* _The request_: Rewrite the records below, changing every "Image attached" to "Scan attached" and leaving everything else the same.

START

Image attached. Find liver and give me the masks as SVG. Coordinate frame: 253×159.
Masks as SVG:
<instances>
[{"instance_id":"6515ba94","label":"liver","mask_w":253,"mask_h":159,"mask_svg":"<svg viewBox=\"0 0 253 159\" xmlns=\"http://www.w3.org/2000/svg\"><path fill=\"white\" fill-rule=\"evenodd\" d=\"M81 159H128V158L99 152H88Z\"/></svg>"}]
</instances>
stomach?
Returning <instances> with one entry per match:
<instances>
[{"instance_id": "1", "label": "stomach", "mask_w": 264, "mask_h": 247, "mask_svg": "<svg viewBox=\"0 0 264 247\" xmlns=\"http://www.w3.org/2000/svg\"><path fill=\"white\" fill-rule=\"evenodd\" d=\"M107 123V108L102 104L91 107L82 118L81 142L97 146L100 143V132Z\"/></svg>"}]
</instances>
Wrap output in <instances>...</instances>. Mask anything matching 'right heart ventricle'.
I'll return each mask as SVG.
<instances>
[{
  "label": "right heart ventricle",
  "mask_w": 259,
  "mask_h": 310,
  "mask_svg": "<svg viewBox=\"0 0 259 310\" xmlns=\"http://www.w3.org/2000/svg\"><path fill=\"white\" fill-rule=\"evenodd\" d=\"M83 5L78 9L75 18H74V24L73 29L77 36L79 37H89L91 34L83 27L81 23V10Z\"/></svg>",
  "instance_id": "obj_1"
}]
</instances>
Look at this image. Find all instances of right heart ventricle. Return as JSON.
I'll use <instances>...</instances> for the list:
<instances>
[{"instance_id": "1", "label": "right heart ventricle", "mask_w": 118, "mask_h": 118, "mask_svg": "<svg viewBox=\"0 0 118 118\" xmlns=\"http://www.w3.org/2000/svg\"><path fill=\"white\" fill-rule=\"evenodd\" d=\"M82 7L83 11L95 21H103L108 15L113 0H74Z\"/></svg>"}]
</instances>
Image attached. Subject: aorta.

END

* _Solution_:
Scan attached. Find liver and give me the masks as SVG. Coordinate frame: 253×159.
Masks as SVG:
<instances>
[{"instance_id":"6515ba94","label":"liver","mask_w":253,"mask_h":159,"mask_svg":"<svg viewBox=\"0 0 253 159\" xmlns=\"http://www.w3.org/2000/svg\"><path fill=\"white\" fill-rule=\"evenodd\" d=\"M81 159H128V158L99 152H88Z\"/></svg>"}]
</instances>
stomach?
Returning <instances> with one entry per match:
<instances>
[{"instance_id": "1", "label": "stomach", "mask_w": 264, "mask_h": 247, "mask_svg": "<svg viewBox=\"0 0 264 247\" xmlns=\"http://www.w3.org/2000/svg\"><path fill=\"white\" fill-rule=\"evenodd\" d=\"M107 123V108L102 104L91 107L82 118L81 142L97 146L100 143V132Z\"/></svg>"}]
</instances>
Wrap output in <instances>...</instances>. Mask anything matching 'right heart ventricle'.
I'll return each mask as SVG.
<instances>
[{
  "label": "right heart ventricle",
  "mask_w": 259,
  "mask_h": 310,
  "mask_svg": "<svg viewBox=\"0 0 259 310\" xmlns=\"http://www.w3.org/2000/svg\"><path fill=\"white\" fill-rule=\"evenodd\" d=\"M83 5L78 9L75 18H74V24L73 29L77 36L79 37H89L91 34L83 27L81 23V10Z\"/></svg>",
  "instance_id": "obj_1"
}]
</instances>
Look at this image. Find all instances of right heart ventricle. Return as JSON.
I'll use <instances>...</instances> for the list:
<instances>
[{"instance_id": "1", "label": "right heart ventricle", "mask_w": 118, "mask_h": 118, "mask_svg": "<svg viewBox=\"0 0 118 118\" xmlns=\"http://www.w3.org/2000/svg\"><path fill=\"white\" fill-rule=\"evenodd\" d=\"M82 7L83 11L95 21H103L108 15L113 0H74Z\"/></svg>"}]
</instances>
Scan attached. Subject: aorta.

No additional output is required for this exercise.